Airline fares increased 1.7%, but margins for food and alcohol retailing fell 2.5%. The cost of freight and cargo transportation also declined, but transportation and warehousing increased 0.5%, the first gain in more than a year.

GOODS DISINFLATION

Goods prices ticked up 0.1% last month after being unchanged in June. A 0.5% rebound in the cost of food was largely offset by energy prices, which were unchanged. Excluding the volatile food and energy components, the so-called core goods prices were unchanged last month after falling 0.2% in June.

“The last two months of consumer goods price disinflation is on solid footing and more should be on the way,” said Will Compernolle, macro strategist at FHN Financial in New York. “This is the area of disinflation the Fed and market participants have been expecting for a while, mostly stemming from supply chain normalization.”

Stocks on Wall Street were mixed. The dollar rose against a basket of currencies. U.S. Treasury prices fell.

Consumers are also anticipating lower prices in the future.

The University of Michigan’s consumer sentiment survey on Friday showed consumers’ one-year inflation expectations slipped to 3.3% in August from 3.4% in July. They have been stable for three consecutive months. The five-year inflation outlook fell to 2.9% from 3.0% in the prior month, remaining in the narrow 2.9%-3.1% range for 24 of the last 25 months.

But the battle to bring inflation back to the Fed’s 2% target is far from being won. The report from the Labor Department showed the narrower measure of PPI, which strips out food, energy and trade services components, rose 0.2% after inching up 0.1% in June. In the 12 months through July, the so-called core PPI increased 2.7%, matching June’s rise.

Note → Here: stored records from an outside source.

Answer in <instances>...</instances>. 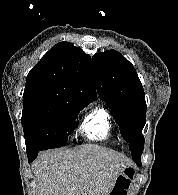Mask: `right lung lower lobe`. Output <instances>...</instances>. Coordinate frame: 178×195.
<instances>
[{
  "mask_svg": "<svg viewBox=\"0 0 178 195\" xmlns=\"http://www.w3.org/2000/svg\"><path fill=\"white\" fill-rule=\"evenodd\" d=\"M37 155H38V152L35 153V154H32V155H28V162L30 163V162H32L33 160H35L36 157H37Z\"/></svg>",
  "mask_w": 178,
  "mask_h": 195,
  "instance_id": "1",
  "label": "right lung lower lobe"
}]
</instances>
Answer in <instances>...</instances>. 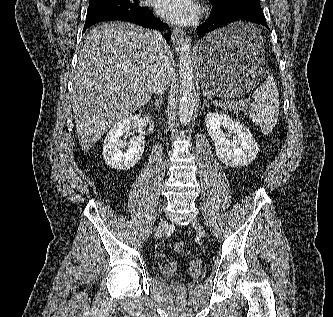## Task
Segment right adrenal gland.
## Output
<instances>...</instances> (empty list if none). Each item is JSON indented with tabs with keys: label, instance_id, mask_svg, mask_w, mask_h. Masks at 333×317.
Returning a JSON list of instances; mask_svg holds the SVG:
<instances>
[{
	"label": "right adrenal gland",
	"instance_id": "right-adrenal-gland-1",
	"mask_svg": "<svg viewBox=\"0 0 333 317\" xmlns=\"http://www.w3.org/2000/svg\"><path fill=\"white\" fill-rule=\"evenodd\" d=\"M149 103L155 105L157 108H160V106L162 105V98L161 96H159L158 98L149 101Z\"/></svg>",
	"mask_w": 333,
	"mask_h": 317
}]
</instances>
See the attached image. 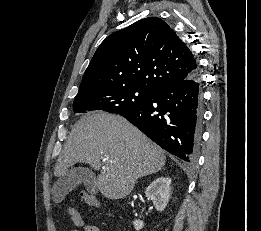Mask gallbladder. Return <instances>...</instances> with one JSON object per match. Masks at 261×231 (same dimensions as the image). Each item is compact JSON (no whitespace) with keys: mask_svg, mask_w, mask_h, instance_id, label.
<instances>
[{"mask_svg":"<svg viewBox=\"0 0 261 231\" xmlns=\"http://www.w3.org/2000/svg\"><path fill=\"white\" fill-rule=\"evenodd\" d=\"M81 183L91 192L97 191L95 176L89 169L80 166L72 167L65 175L58 178L53 190L54 200H62Z\"/></svg>","mask_w":261,"mask_h":231,"instance_id":"bac80fb5","label":"gallbladder"}]
</instances>
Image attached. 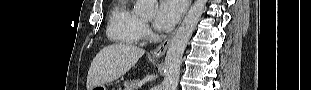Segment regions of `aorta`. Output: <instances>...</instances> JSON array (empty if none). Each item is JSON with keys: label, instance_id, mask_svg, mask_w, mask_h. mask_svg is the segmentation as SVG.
<instances>
[{"label": "aorta", "instance_id": "1", "mask_svg": "<svg viewBox=\"0 0 311 90\" xmlns=\"http://www.w3.org/2000/svg\"><path fill=\"white\" fill-rule=\"evenodd\" d=\"M207 0H195L180 27L171 40L164 62L165 77L162 90H176L180 77V67L186 46L202 16ZM157 0H137L135 12L144 17H152Z\"/></svg>", "mask_w": 311, "mask_h": 90}]
</instances>
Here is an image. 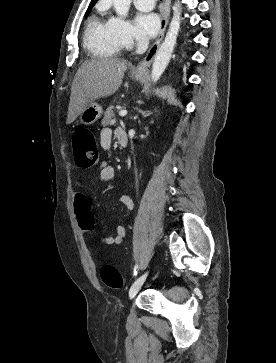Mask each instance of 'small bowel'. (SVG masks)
I'll list each match as a JSON object with an SVG mask.
<instances>
[{"label":"small bowel","mask_w":276,"mask_h":363,"mask_svg":"<svg viewBox=\"0 0 276 363\" xmlns=\"http://www.w3.org/2000/svg\"><path fill=\"white\" fill-rule=\"evenodd\" d=\"M120 132H125L124 129L118 128L115 130L114 135L117 138ZM113 139V132L110 128H104L100 134V143L104 150H108L111 146ZM118 139V138H117ZM115 170L114 167L106 162L99 164V178L101 181L109 182L114 179ZM84 183V179L79 177L76 179V185L81 187ZM120 203H122L128 210L134 209V201L128 195H121L119 197ZM74 207L78 214H82V219L92 223L91 228L84 230L86 233L91 234L94 230V219L91 212V201L88 196L81 192L76 191L74 193ZM126 236V229L122 225H118L114 236H102L98 238V241L105 245H117L121 244Z\"/></svg>","instance_id":"1"}]
</instances>
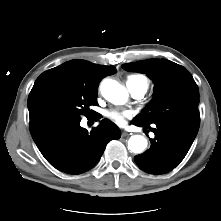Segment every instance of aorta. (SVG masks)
<instances>
[{
  "instance_id": "aorta-1",
  "label": "aorta",
  "mask_w": 221,
  "mask_h": 221,
  "mask_svg": "<svg viewBox=\"0 0 221 221\" xmlns=\"http://www.w3.org/2000/svg\"><path fill=\"white\" fill-rule=\"evenodd\" d=\"M101 94L109 102L122 105L127 102L128 91L113 79H105L101 83ZM147 147V140L142 135H133L128 141V148L133 153H142Z\"/></svg>"
}]
</instances>
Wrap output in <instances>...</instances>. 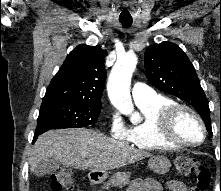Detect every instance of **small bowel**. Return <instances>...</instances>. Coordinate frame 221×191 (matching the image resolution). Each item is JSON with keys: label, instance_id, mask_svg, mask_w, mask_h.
Returning <instances> with one entry per match:
<instances>
[{"label": "small bowel", "instance_id": "1", "mask_svg": "<svg viewBox=\"0 0 221 191\" xmlns=\"http://www.w3.org/2000/svg\"><path fill=\"white\" fill-rule=\"evenodd\" d=\"M165 188L169 191H189L187 185L179 180L166 182ZM128 191H162V187L151 179H135L130 184Z\"/></svg>", "mask_w": 221, "mask_h": 191}]
</instances>
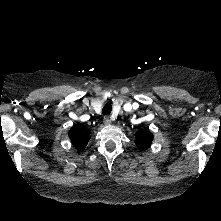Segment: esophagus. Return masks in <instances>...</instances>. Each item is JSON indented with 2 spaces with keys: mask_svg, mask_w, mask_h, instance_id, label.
Masks as SVG:
<instances>
[{
  "mask_svg": "<svg viewBox=\"0 0 221 221\" xmlns=\"http://www.w3.org/2000/svg\"><path fill=\"white\" fill-rule=\"evenodd\" d=\"M104 124L105 125H110L111 124V119L108 116L104 117Z\"/></svg>",
  "mask_w": 221,
  "mask_h": 221,
  "instance_id": "34e87169",
  "label": "esophagus"
}]
</instances>
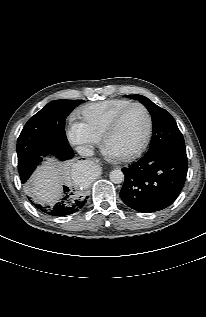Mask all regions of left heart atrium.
Wrapping results in <instances>:
<instances>
[{
	"label": "left heart atrium",
	"mask_w": 206,
	"mask_h": 317,
	"mask_svg": "<svg viewBox=\"0 0 206 317\" xmlns=\"http://www.w3.org/2000/svg\"><path fill=\"white\" fill-rule=\"evenodd\" d=\"M105 151L108 156H111V157L115 156V154L110 149L106 148Z\"/></svg>",
	"instance_id": "obj_1"
}]
</instances>
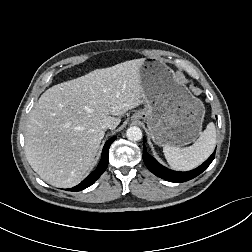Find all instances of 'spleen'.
Here are the masks:
<instances>
[{
	"instance_id": "1",
	"label": "spleen",
	"mask_w": 252,
	"mask_h": 252,
	"mask_svg": "<svg viewBox=\"0 0 252 252\" xmlns=\"http://www.w3.org/2000/svg\"><path fill=\"white\" fill-rule=\"evenodd\" d=\"M216 137L215 125L211 122L193 145L184 148L165 145L163 153L173 169L191 170L203 163L213 153Z\"/></svg>"
}]
</instances>
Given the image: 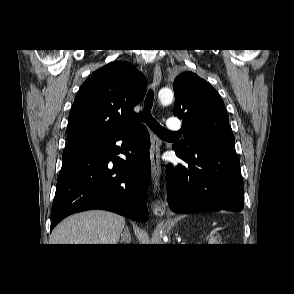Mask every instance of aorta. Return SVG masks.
Segmentation results:
<instances>
[{
	"mask_svg": "<svg viewBox=\"0 0 294 294\" xmlns=\"http://www.w3.org/2000/svg\"><path fill=\"white\" fill-rule=\"evenodd\" d=\"M158 98L162 105H170L173 102L174 94L171 89L162 88L158 93Z\"/></svg>",
	"mask_w": 294,
	"mask_h": 294,
	"instance_id": "762f6f07",
	"label": "aorta"
}]
</instances>
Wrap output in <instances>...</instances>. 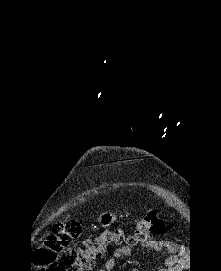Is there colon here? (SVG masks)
<instances>
[{
  "mask_svg": "<svg viewBox=\"0 0 221 271\" xmlns=\"http://www.w3.org/2000/svg\"><path fill=\"white\" fill-rule=\"evenodd\" d=\"M165 228L163 221L149 213L136 221L128 236L120 229L106 230L85 239L81 246L70 247V241L81 236L82 227L75 219H65L56 223L53 232L43 239L34 252L33 262L39 271H91L111 245L134 246L162 234Z\"/></svg>",
  "mask_w": 221,
  "mask_h": 271,
  "instance_id": "5ec220e1",
  "label": "colon"
}]
</instances>
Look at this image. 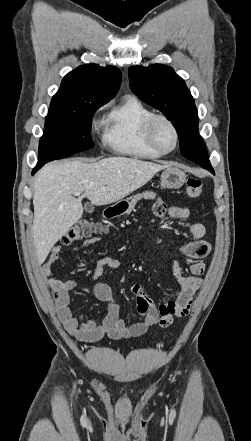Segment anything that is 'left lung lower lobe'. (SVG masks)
Returning <instances> with one entry per match:
<instances>
[{
    "instance_id": "1",
    "label": "left lung lower lobe",
    "mask_w": 251,
    "mask_h": 441,
    "mask_svg": "<svg viewBox=\"0 0 251 441\" xmlns=\"http://www.w3.org/2000/svg\"><path fill=\"white\" fill-rule=\"evenodd\" d=\"M201 141H203L202 139H201ZM204 150H205V156H206V162L205 163H202L201 161L199 162V165L201 166V167H203V168H206L207 170H209V171H211V172H214L213 171V168H212V166H211V164H210V161H209V157H208V154H207V150L204 148Z\"/></svg>"
}]
</instances>
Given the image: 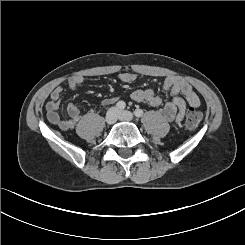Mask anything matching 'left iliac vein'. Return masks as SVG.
<instances>
[{
    "label": "left iliac vein",
    "mask_w": 245,
    "mask_h": 245,
    "mask_svg": "<svg viewBox=\"0 0 245 245\" xmlns=\"http://www.w3.org/2000/svg\"><path fill=\"white\" fill-rule=\"evenodd\" d=\"M134 118L133 114L129 111L118 112V119L121 121H132Z\"/></svg>",
    "instance_id": "4c4485c4"
}]
</instances>
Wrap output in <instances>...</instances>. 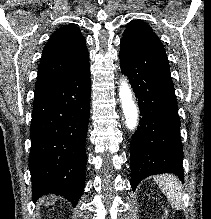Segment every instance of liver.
<instances>
[{"label": "liver", "instance_id": "6515ba94", "mask_svg": "<svg viewBox=\"0 0 211 219\" xmlns=\"http://www.w3.org/2000/svg\"><path fill=\"white\" fill-rule=\"evenodd\" d=\"M55 201H56V198H54L53 200H51V203H52V202H55ZM49 204H50V201L46 203V206H48Z\"/></svg>", "mask_w": 211, "mask_h": 219}]
</instances>
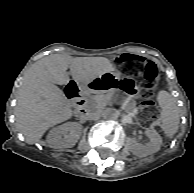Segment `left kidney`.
I'll list each match as a JSON object with an SVG mask.
<instances>
[{
  "label": "left kidney",
  "mask_w": 194,
  "mask_h": 193,
  "mask_svg": "<svg viewBox=\"0 0 194 193\" xmlns=\"http://www.w3.org/2000/svg\"><path fill=\"white\" fill-rule=\"evenodd\" d=\"M146 135L150 139V142L146 145H140L135 140L131 139L129 141V147L131 152L139 157H145L150 154L156 153L160 150L162 144L161 136L154 129H147L145 131Z\"/></svg>",
  "instance_id": "1"
}]
</instances>
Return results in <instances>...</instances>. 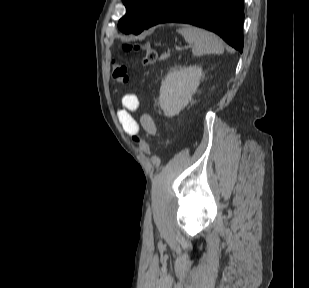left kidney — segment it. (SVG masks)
Instances as JSON below:
<instances>
[{
	"instance_id": "left-kidney-1",
	"label": "left kidney",
	"mask_w": 309,
	"mask_h": 288,
	"mask_svg": "<svg viewBox=\"0 0 309 288\" xmlns=\"http://www.w3.org/2000/svg\"><path fill=\"white\" fill-rule=\"evenodd\" d=\"M202 77V68L190 66L171 70L160 87L159 104L167 117L178 115L191 101Z\"/></svg>"
}]
</instances>
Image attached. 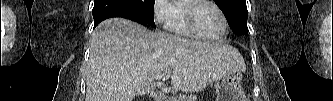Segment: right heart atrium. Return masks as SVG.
<instances>
[{"label": "right heart atrium", "instance_id": "right-heart-atrium-1", "mask_svg": "<svg viewBox=\"0 0 333 101\" xmlns=\"http://www.w3.org/2000/svg\"><path fill=\"white\" fill-rule=\"evenodd\" d=\"M153 17L155 23L161 27L169 28L173 15V5L168 0H156L153 4Z\"/></svg>", "mask_w": 333, "mask_h": 101}]
</instances>
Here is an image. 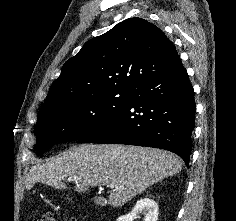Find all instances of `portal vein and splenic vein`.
<instances>
[{
	"label": "portal vein and splenic vein",
	"mask_w": 236,
	"mask_h": 221,
	"mask_svg": "<svg viewBox=\"0 0 236 221\" xmlns=\"http://www.w3.org/2000/svg\"><path fill=\"white\" fill-rule=\"evenodd\" d=\"M69 180H72V181H74V180H76V178H71V179H69ZM107 187H109V188H111V189H114L115 188V186L113 185V184H110V185H107Z\"/></svg>",
	"instance_id": "portal-vein-and-splenic-vein-1"
}]
</instances>
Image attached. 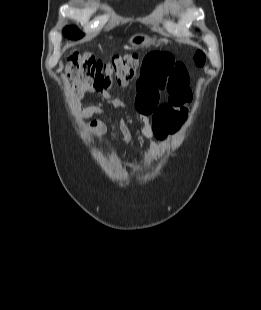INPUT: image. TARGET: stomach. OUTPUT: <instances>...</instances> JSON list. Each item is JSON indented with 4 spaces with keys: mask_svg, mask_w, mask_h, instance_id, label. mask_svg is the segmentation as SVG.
<instances>
[{
    "mask_svg": "<svg viewBox=\"0 0 261 310\" xmlns=\"http://www.w3.org/2000/svg\"><path fill=\"white\" fill-rule=\"evenodd\" d=\"M129 44L133 47V48H138V47H142V46H146V45H150V44H156L159 45L160 43L157 42L155 39H151L146 35L143 34H136L133 35L130 40H129Z\"/></svg>",
    "mask_w": 261,
    "mask_h": 310,
    "instance_id": "stomach-1",
    "label": "stomach"
}]
</instances>
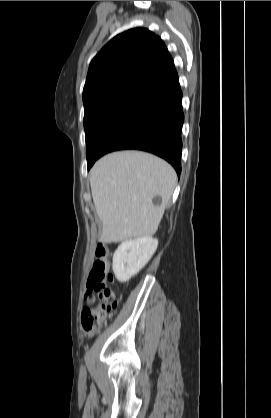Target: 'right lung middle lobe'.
I'll use <instances>...</instances> for the list:
<instances>
[{
	"mask_svg": "<svg viewBox=\"0 0 271 418\" xmlns=\"http://www.w3.org/2000/svg\"><path fill=\"white\" fill-rule=\"evenodd\" d=\"M151 103L134 95H121L84 107L88 168L111 136Z\"/></svg>",
	"mask_w": 271,
	"mask_h": 418,
	"instance_id": "1",
	"label": "right lung middle lobe"
}]
</instances>
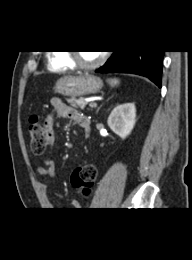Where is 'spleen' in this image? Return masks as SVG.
<instances>
[{"mask_svg": "<svg viewBox=\"0 0 192 260\" xmlns=\"http://www.w3.org/2000/svg\"><path fill=\"white\" fill-rule=\"evenodd\" d=\"M107 81L111 87L118 86L120 83L119 79L117 78L108 79Z\"/></svg>", "mask_w": 192, "mask_h": 260, "instance_id": "1", "label": "spleen"}]
</instances>
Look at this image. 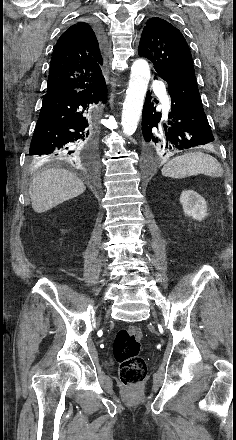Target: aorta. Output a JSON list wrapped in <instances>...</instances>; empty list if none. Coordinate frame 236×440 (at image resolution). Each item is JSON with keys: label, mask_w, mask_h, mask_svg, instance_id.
Instances as JSON below:
<instances>
[{"label": "aorta", "mask_w": 236, "mask_h": 440, "mask_svg": "<svg viewBox=\"0 0 236 440\" xmlns=\"http://www.w3.org/2000/svg\"><path fill=\"white\" fill-rule=\"evenodd\" d=\"M149 80L148 62L144 59H136L131 67L122 111L121 125L125 136L133 135L137 129Z\"/></svg>", "instance_id": "762f6f07"}]
</instances>
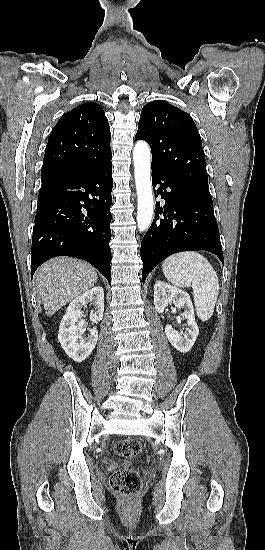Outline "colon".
Listing matches in <instances>:
<instances>
[{"label":"colon","mask_w":265,"mask_h":550,"mask_svg":"<svg viewBox=\"0 0 265 550\" xmlns=\"http://www.w3.org/2000/svg\"><path fill=\"white\" fill-rule=\"evenodd\" d=\"M141 449V443L136 439L121 440L114 445L115 453L127 459L136 458ZM110 487L116 494L131 498L139 492L141 479L132 469H118L111 476Z\"/></svg>","instance_id":"obj_1"}]
</instances>
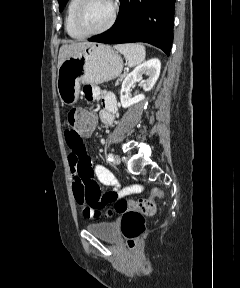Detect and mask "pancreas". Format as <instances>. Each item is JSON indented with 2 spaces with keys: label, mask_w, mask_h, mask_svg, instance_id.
I'll return each mask as SVG.
<instances>
[{
  "label": "pancreas",
  "mask_w": 240,
  "mask_h": 288,
  "mask_svg": "<svg viewBox=\"0 0 240 288\" xmlns=\"http://www.w3.org/2000/svg\"><path fill=\"white\" fill-rule=\"evenodd\" d=\"M125 76H126V73L122 74V75L117 79L116 85H118L119 82H121Z\"/></svg>",
  "instance_id": "obj_1"
}]
</instances>
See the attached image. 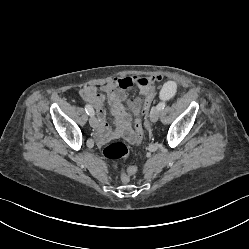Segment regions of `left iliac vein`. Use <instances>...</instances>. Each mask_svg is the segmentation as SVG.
<instances>
[{"label": "left iliac vein", "instance_id": "obj_1", "mask_svg": "<svg viewBox=\"0 0 249 249\" xmlns=\"http://www.w3.org/2000/svg\"><path fill=\"white\" fill-rule=\"evenodd\" d=\"M159 109L157 107L153 108L150 113L151 122L155 123L159 119Z\"/></svg>", "mask_w": 249, "mask_h": 249}]
</instances>
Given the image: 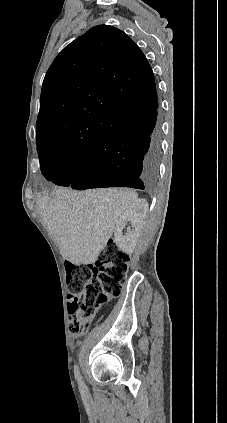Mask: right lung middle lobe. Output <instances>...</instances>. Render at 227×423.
Wrapping results in <instances>:
<instances>
[{
    "label": "right lung middle lobe",
    "instance_id": "obj_1",
    "mask_svg": "<svg viewBox=\"0 0 227 423\" xmlns=\"http://www.w3.org/2000/svg\"><path fill=\"white\" fill-rule=\"evenodd\" d=\"M40 165L44 163L65 165L84 156L88 149H77L64 145L56 140L36 141Z\"/></svg>",
    "mask_w": 227,
    "mask_h": 423
}]
</instances>
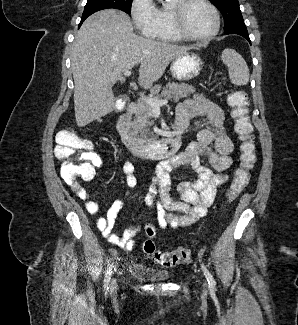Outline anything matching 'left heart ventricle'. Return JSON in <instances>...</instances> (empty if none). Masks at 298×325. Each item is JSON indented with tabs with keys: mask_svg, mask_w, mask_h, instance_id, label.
<instances>
[{
	"mask_svg": "<svg viewBox=\"0 0 298 325\" xmlns=\"http://www.w3.org/2000/svg\"><path fill=\"white\" fill-rule=\"evenodd\" d=\"M181 23L189 35L198 38H203L210 34L214 27L213 17L199 3H192L183 10Z\"/></svg>",
	"mask_w": 298,
	"mask_h": 325,
	"instance_id": "1",
	"label": "left heart ventricle"
}]
</instances>
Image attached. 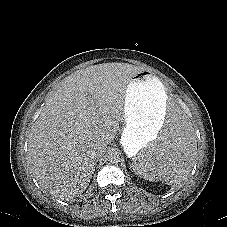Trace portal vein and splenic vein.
I'll return each instance as SVG.
<instances>
[{"mask_svg": "<svg viewBox=\"0 0 227 227\" xmlns=\"http://www.w3.org/2000/svg\"><path fill=\"white\" fill-rule=\"evenodd\" d=\"M92 105H93V101H92ZM98 119H99L98 115L95 114L94 117H93V121H94V122H97Z\"/></svg>", "mask_w": 227, "mask_h": 227, "instance_id": "obj_1", "label": "portal vein and splenic vein"}]
</instances>
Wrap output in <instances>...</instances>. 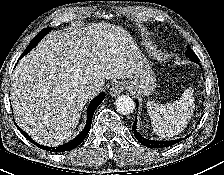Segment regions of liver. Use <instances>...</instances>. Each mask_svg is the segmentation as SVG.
<instances>
[{
	"label": "liver",
	"instance_id": "liver-1",
	"mask_svg": "<svg viewBox=\"0 0 224 175\" xmlns=\"http://www.w3.org/2000/svg\"><path fill=\"white\" fill-rule=\"evenodd\" d=\"M139 59L130 34L110 23L52 32L14 70L11 103L18 126L40 144L63 143L89 99L85 87L136 77Z\"/></svg>",
	"mask_w": 224,
	"mask_h": 175
}]
</instances>
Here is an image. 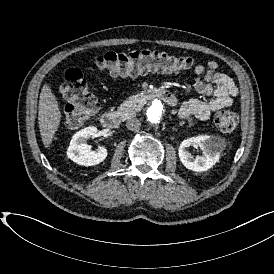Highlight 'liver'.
Masks as SVG:
<instances>
[{"label": "liver", "instance_id": "liver-1", "mask_svg": "<svg viewBox=\"0 0 274 274\" xmlns=\"http://www.w3.org/2000/svg\"><path fill=\"white\" fill-rule=\"evenodd\" d=\"M38 124L42 142L46 148L50 147L55 132L58 130L61 112L55 95L45 84L39 97Z\"/></svg>", "mask_w": 274, "mask_h": 274}]
</instances>
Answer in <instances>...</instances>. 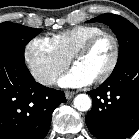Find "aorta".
I'll list each match as a JSON object with an SVG mask.
<instances>
[{"instance_id": "762f6f07", "label": "aorta", "mask_w": 139, "mask_h": 139, "mask_svg": "<svg viewBox=\"0 0 139 139\" xmlns=\"http://www.w3.org/2000/svg\"><path fill=\"white\" fill-rule=\"evenodd\" d=\"M73 104L79 111H88L92 106V101L87 94H78L74 98Z\"/></svg>"}]
</instances>
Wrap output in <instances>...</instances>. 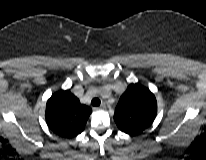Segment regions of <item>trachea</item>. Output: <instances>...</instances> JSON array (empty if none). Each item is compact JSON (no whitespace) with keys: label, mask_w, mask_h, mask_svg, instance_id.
Listing matches in <instances>:
<instances>
[{"label":"trachea","mask_w":206,"mask_h":160,"mask_svg":"<svg viewBox=\"0 0 206 160\" xmlns=\"http://www.w3.org/2000/svg\"><path fill=\"white\" fill-rule=\"evenodd\" d=\"M92 106H99L100 105V100L98 98H93L91 101Z\"/></svg>","instance_id":"trachea-1"}]
</instances>
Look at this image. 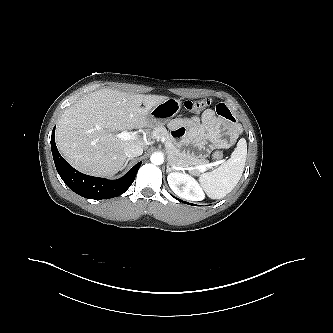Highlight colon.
<instances>
[{
    "instance_id": "1",
    "label": "colon",
    "mask_w": 333,
    "mask_h": 333,
    "mask_svg": "<svg viewBox=\"0 0 333 333\" xmlns=\"http://www.w3.org/2000/svg\"><path fill=\"white\" fill-rule=\"evenodd\" d=\"M210 104L209 99L207 98H200L194 100H187L184 103V108L188 111H201L205 109ZM215 160L220 161L224 157V152L222 150H216L213 154Z\"/></svg>"
}]
</instances>
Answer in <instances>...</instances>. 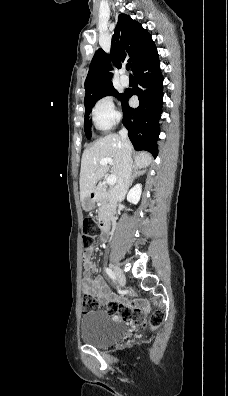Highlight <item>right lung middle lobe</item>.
Masks as SVG:
<instances>
[{
    "label": "right lung middle lobe",
    "mask_w": 228,
    "mask_h": 396,
    "mask_svg": "<svg viewBox=\"0 0 228 396\" xmlns=\"http://www.w3.org/2000/svg\"><path fill=\"white\" fill-rule=\"evenodd\" d=\"M112 95L115 96L118 99H122L124 94H119L113 86H110L108 88H105L93 95H91L87 100L85 101V134L88 139L91 138V131L90 128L92 126V120L89 118V114L91 109L93 108L95 102L99 99H101L104 96Z\"/></svg>",
    "instance_id": "right-lung-middle-lobe-1"
}]
</instances>
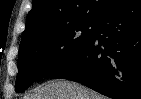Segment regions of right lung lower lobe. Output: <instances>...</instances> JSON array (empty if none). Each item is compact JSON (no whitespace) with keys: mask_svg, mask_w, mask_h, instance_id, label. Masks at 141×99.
Returning <instances> with one entry per match:
<instances>
[{"mask_svg":"<svg viewBox=\"0 0 141 99\" xmlns=\"http://www.w3.org/2000/svg\"><path fill=\"white\" fill-rule=\"evenodd\" d=\"M92 40L51 77L113 99H141V0H120L97 21Z\"/></svg>","mask_w":141,"mask_h":99,"instance_id":"98d812e1","label":"right lung lower lobe"}]
</instances>
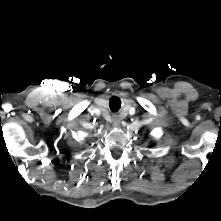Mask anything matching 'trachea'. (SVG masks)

With the CPI and PPI data in hand, economists estimated that the core personal consumption expenditures price index increased 0.2% in July, matching June’s gain. The core PCE price index, which is one of the inflation measures tracked by the Fed for monetary policy, is forecast to rise 4.3% on a year-on-year basis after advancing 4.1% in June. As with all the July inflation data, the pick-up in the annual core PCE rate is due to unfavorable base effects.

The PCE price index data will be published later this month.

“Despite continued disinflationary pressures continuing to build and inflation moving closer to the Fed’s 2% target, we are not out of the woods yet,” said Eugenio Aleman, chief economist at Raymond James.